**Your task:** An exact copy of the line containing "X-31750Y0D03*" and of every line after it, through the last line of the material, is what should be returned.

**Material for this task:**
----

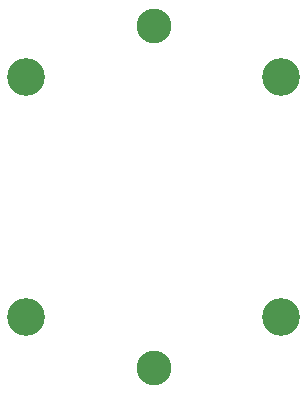
<source format=gbs>
G04 EAGLE Gerber RS-274X export*
G75*
%MOMM*%
%FSLAX34Y34*%
%LPD*%
%INSoldermask Bottom*%
%IPPOS*%
%AMOC8*
5,1,8,0,0,1.08239X$1,22.5*%
G01*
%ADD10C,3.200400*%
%ADD11C,2.946400*%


D10*
X-31750Y0D03*
X-31750Y203200D03*
X184150Y0D03*
X184150Y203200D03*
D11*
X76200Y-43180D03*
X76200Y246380D03*
M02*

</source>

----

**Answer for the task:**
X-31750Y0D03*
X-31750Y203200D03*
X184150Y0D03*
X184150Y203200D03*
D11*
X76200Y-43180D03*
X76200Y246380D03*
M02*

</source>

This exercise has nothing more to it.